Use It Or Lose It: How to Get the Most Out of Analytics

By Katharine Perekslis

While hosting analytics and technology-assisted review have been hot topics in the e-discovery world over the last several years, what one might find more relevant than the technologies available is how case teams are using certain features for faster and more efficient reviews.

Keyword Expansion – Through the use of algorithms, you can indentify words in close proximity to your key term(s). For example, let’s say a case team is looking for the code words used by custodians in a money laundering case. Utilizing keyword expansion on hot terms will uncover additional words and phrases referencing criminal activity, allowing your analytics index to uncover relevant emails that may have otherwise been missed.

Concept Searching and “Find Similar” – Submitting a sentence or paragraph as a concept search can be more accurate than using keywords when the search term has multiple meanings, such as the word “strike.” Running a concept search on the hot issue in a case and batching out the results—prior to batching out the rest of the data set—will help reveal key documents faster. Furthermore, utilizing “Find Similar” on privileged search terms assists in identifying additional terms that should be run through the privilege filter. This technology also helps with accurately spot-checking reviewers’ work and locating any additional privileged documents missed on first-level review.
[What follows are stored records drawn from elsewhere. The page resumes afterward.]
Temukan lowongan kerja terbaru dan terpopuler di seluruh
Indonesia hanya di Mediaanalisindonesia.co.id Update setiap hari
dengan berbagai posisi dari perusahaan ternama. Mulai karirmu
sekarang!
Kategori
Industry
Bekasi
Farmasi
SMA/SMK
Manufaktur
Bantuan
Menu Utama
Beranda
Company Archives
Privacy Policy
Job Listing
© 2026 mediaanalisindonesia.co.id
Clustering – Weed out non-relevant material in large data sets or identify the most interesting clusters to focus on first when building your case strategy. Clustering allows reviewers to focus on similar documents consecutively for a faster review rate. Locating a large group of emails that contains highly non-responsive material, such as flirtatious banter, fantasy football smack talk, or spam emails, enables the reviewer to quickly tag the group and move on.

Email Threading and Near Duplicate Detection – Email threading allows reviewers to focus on inclusive emails only and quickly make decisions about other emails in the chain, reducing the overall review volume. Near duplicate detection addresses the challenge of various email providers rendering emails differently, preventing them from being removed using traditional deduplication methods—an issue that has become increasingly pressing for case teams as businesses have moved away from Microsoft Outlook to other mail platforms. This tool also helps locate different versions of a document and then groups them together.
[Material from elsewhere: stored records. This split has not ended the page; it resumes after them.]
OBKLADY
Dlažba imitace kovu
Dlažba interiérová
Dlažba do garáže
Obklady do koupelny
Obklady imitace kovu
Categorization – Finding documents that match the concepts in user-provided examples, categorization uses complicated algorithms to score the matches and cuts off at a minimum threshold of similarity. In technology assisted review, human-coded documents become the examples used to train the system, and the rest of the data set is categorized into responsive and non-responsive buckets. This technology recently helped one of our clients—a two-person defense team in a labor litigation—quickly whittle down the plaintiff’s production from 100,000 records to the 5,000 most relevant documents, saving a significant amount of time and money for their client.

As technology improves and data sizes grow, it is essential to take advantage of the benefits of analytics to keep your review organized, focused, and efficient. Initially, analytics may seem to be an expensive add-on to a hosted solution, but the value-add of reduced review time, and eventual long-term savings, can be incalculable.